[[ EXTRACT TO READ open ]]

Every server needs to be backed up periodically. The trouble is finding an affordable place to store your filesystem if it contains large amounts of data. Amazon S3 is the solution with reasonably priced standard storage ($0.0300 per GB), as well as reduced redundancy storage ($0.0240 per GB) at the time of writing this article. Updated pricing can be seen at http://aws.amazon.com/s3/pricing/
This short tutorial will show how to backup a servers filesystem using s3cmd. S3cmd is a command line tool for uploading, retrieving, and managing data in Amazon S3. This implementation will use a cronjob to automate the backup processing. The filesystem will be scheduled to be synced nightly.
How to install s3cmd?
This example assumes you are using CentOS, or RHEL. The s3cmd library is included in the default rpm repositories.
yum install s3cmd
After installation the library will be ready to configure.
Configuring s3cmd
An Access Key and Secret Key are required from your AWS account. These credentials can be found on the IAM page.
Start by logging in to AWS and navigating to the Identity & Access Management (IAM) service. Here you will first create a new user. I have excluded my username below.

[[ EXTRACT TO READ closed ]]
[[ SUPPLIED DATA open ]]

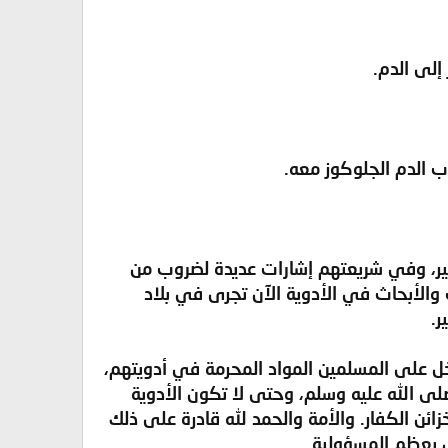
إلى الدم.
 الدم الجلوكوز معه.
ير، وفي شريعتهم إشارات عديدة لضروب من
الأبحاث في الأدوية الآن تجرى في بلاد
ر.
 على المسلمين المواد المحرمة في أدويتهم،
صلى الله عليه وسلم، وحتى لا تكون الأدوية
ائن الكفار. والأمة والحمد لله قادرة على ذلك
 بعظم المسؤولية.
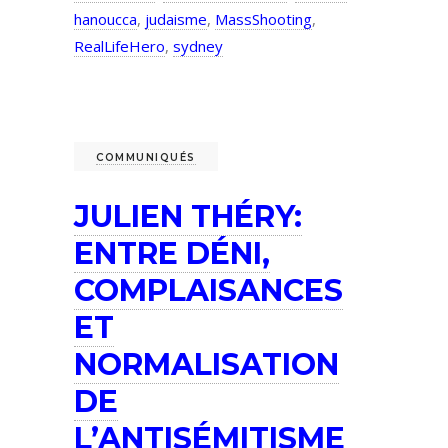
hanoucca
,
judaisme
,
MassShooting
,
RealLifeHero
,
sydney
COMMUNIQUÉS
JULIEN THÉRY:
ENTRE DÉNI,
COMPLAISANCES
ET
NORMALISATION
DE
L’ANTISÉMITISME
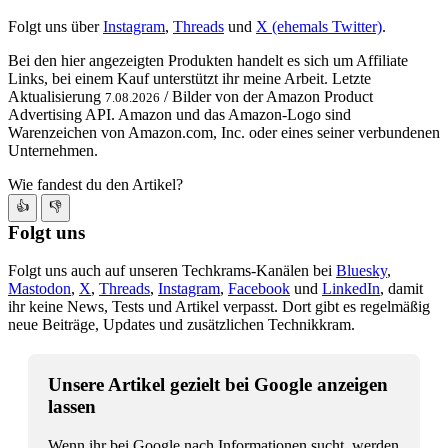
Folgt uns über
Instagram
,
Threads
und
X (ehemals Twitter)
.
Bei den hier angezeigten Produkten handelt es sich um Affiliate
Links, bei einem Kauf unterstützt ihr meine Arbeit. Letzte
Aktualisierung
/ Bilder von der Amazon Product
7.08.2026
Advertising API. Amazon und das Amazon-Logo sind
Warenzeichen von Amazon.com, Inc. oder eines seiner verbundenen
Unternehmen.
Wie fandest du den Artikel?
👍
👎
Folgt uns
Folgt uns auch auf unseren Techkrams-Kanälen bei
Bluesky
,
Mastodon
,
X
,
Threads
,
Instagram
,
Facebook
und
LinkedIn
, damit
ihr keine News, Tests und Artikel verpasst. Dort gibt es regelmäßig
neue Beiträge, Updates und zusätzlichen Technikkram.
Unsere Artikel gezielt bei Google anzeigen
lassen
Wenn ihr bei Google nach Informationen sucht, werden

[[ SUPPLIED DATA closed ]]

PROMPT A:
Answer these questions about the s3cmd backup tutorial, one line each:
(i) What price per GB does it give for reduced redundancy storage?
(ii) How often will the filesystem be synced?
(iii) On which page can the Access Key and Secret Key be found?
PROMPT B: Set out every line of text from all the rows above as a JSON list of strings, one string per line. Skip blank lines and leave the pictures out of the answer.

ANSWER SECTION A:
(i) $0.0240 per GB
(ii) Nightly
(iii) The IAM page

ANSWER SECTION B:
[
  "إلى الدم.",
  " الدم الجلوكوز معه.",
  "ير، وفي شريعتهم إشارات عديدة لضروب من",
  "الأبحاث في الأدوية الآن تجرى في بلاد",
  "ر.",
  " على المسلمين المواد المحرمة في أدويتهم،",
  "صلى الله عليه وسلم، وحتى لا تكون الأدوية",
  "ائن الكفار. والأمة والحمد لله قادرة على ذلك",
  " بعظم المسؤولية.",
  "hanoucca",
  ",",
  "judaisme",
  ",",
  "MassShooting",
  ",",
  "RealLifeHero",
  ",",
  "sydney",
  "COMMUNIQUÉS",
  "JULIEN THÉRY:",
  "ENTRE DÉNI,",
  "COMPLAISANCES",
  "ET",
  "NORMALISATION",
  "DE",
  "L’ANTISÉMITISME",
  "Folgt uns über",
  "Instagram",
  ",",
  "Threads",
  "und",
  "X (ehemals Twitter)",
  ".",
  "Bei den hier angezeigten Produkten handelt es sich um Affiliate",
  "Links, bei einem Kauf unterstützt ihr meine Arbeit. Letzte",
  "Aktualisierung",
  "/ Bilder von der Amazon Product",
  "7.08.2026",
  "Advertising API. Amazon und das Amazon-Logo sind",
  "Warenzeichen von Amazon.com, Inc. oder eines seiner verbundenen",
  "Unternehmen.",
  "Wie fandest du den Artikel?",
  "👍",
  "👎",
  "Folgt uns",
  "Folgt uns auch auf unseren Techkrams-Kanälen bei",
  "Bluesky",
  ",",
  "Mastodon",
  ",",
  "X",
  ",",
  "Threads",
  ",",
  "Instagram",
  ",",
  "Facebook",
  "und",
  "LinkedIn",
  ", damit",
  "ihr keine News, Tests und Artikel verpasst. Dort gibt es regelmäßig",
  "neue Beiträge, Updates und zusätzlichen Technikkram.",
  "Unsere Artikel gezielt bei Google anzeigen",
  "lassen",
  "Wenn ihr bei Google nach Informationen sucht, werden"
]